-- Data extract follows --

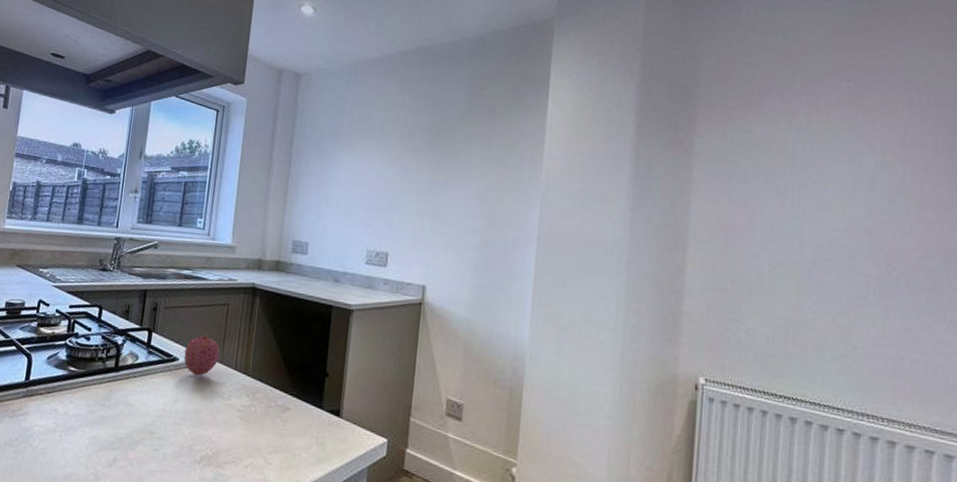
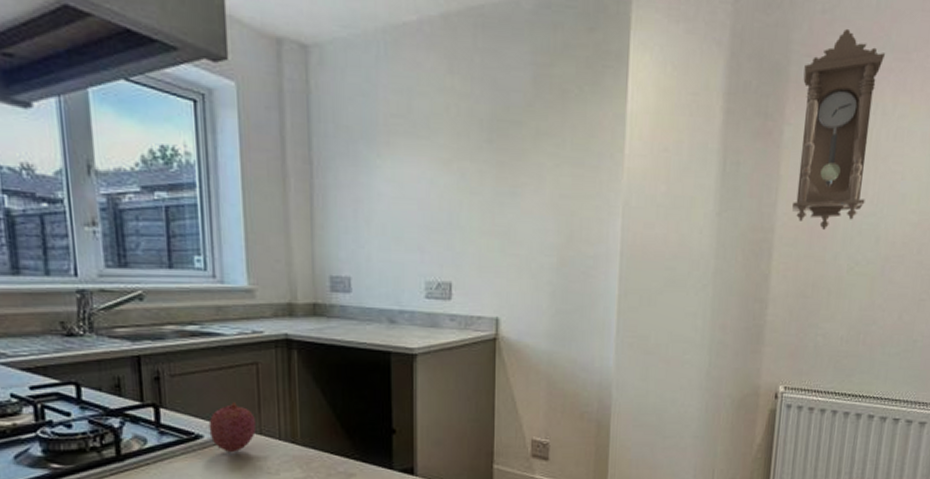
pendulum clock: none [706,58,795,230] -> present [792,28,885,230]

-- Data extract concluded --
-- Data extract follows --

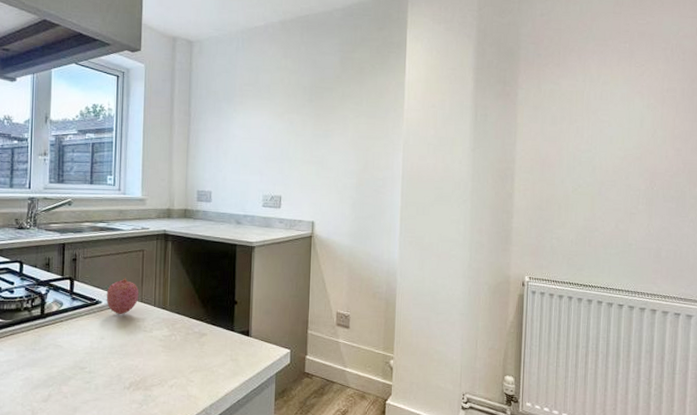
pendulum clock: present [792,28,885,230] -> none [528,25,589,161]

-- Data extract concluded --
-- Data extract follows --

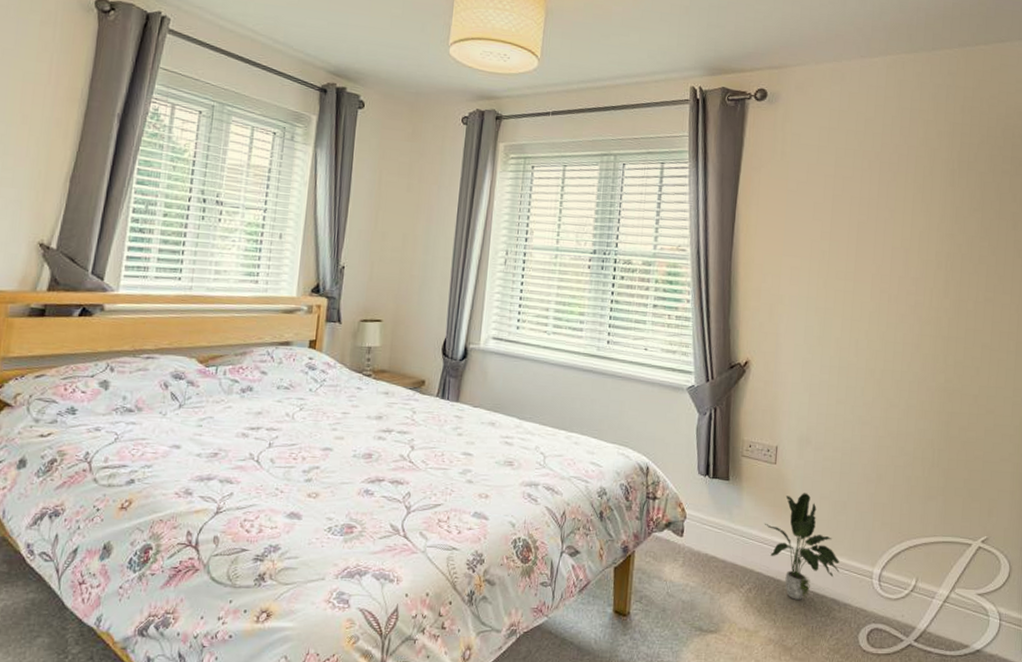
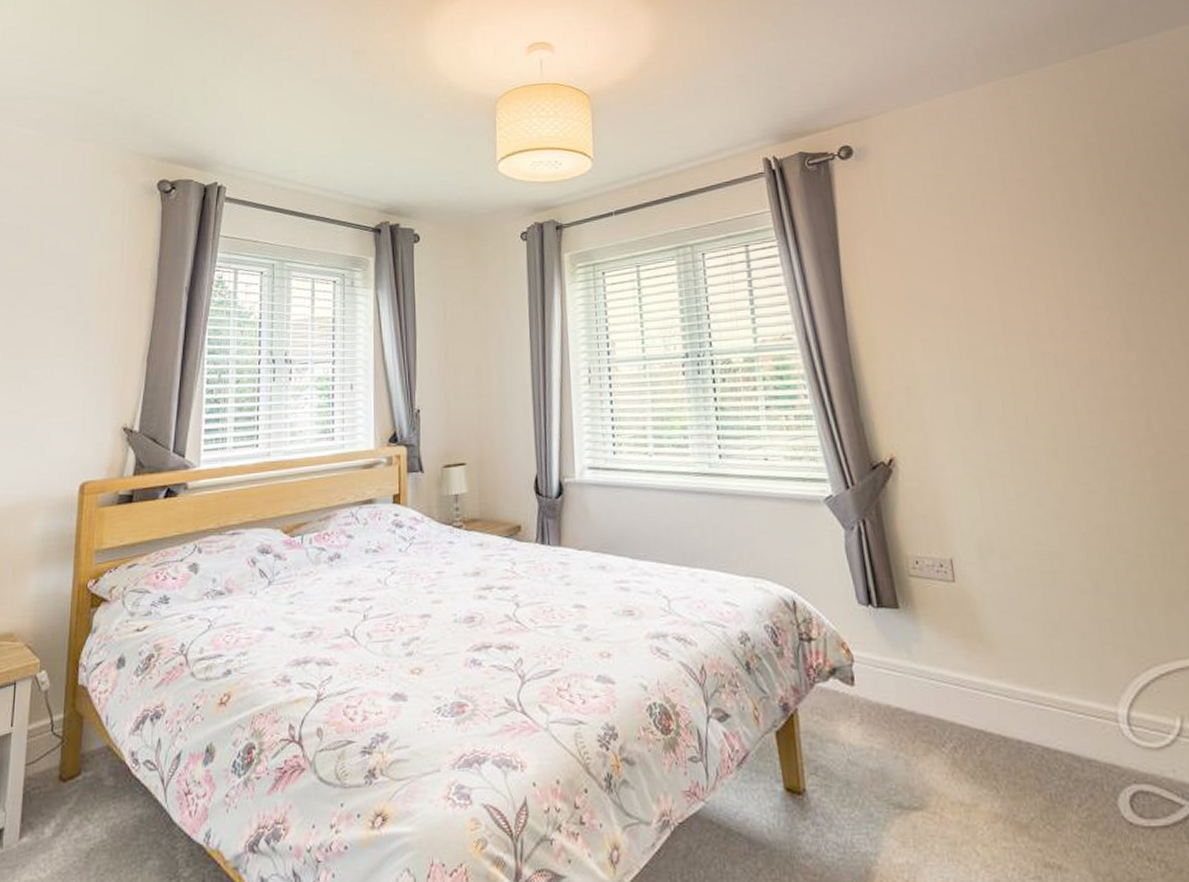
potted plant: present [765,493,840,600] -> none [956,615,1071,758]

-- Data extract concluded --

> Exercise brief
Nothing but a number should be given for this: how many lines in the entries above contain "pendulum"?

> Expected output
2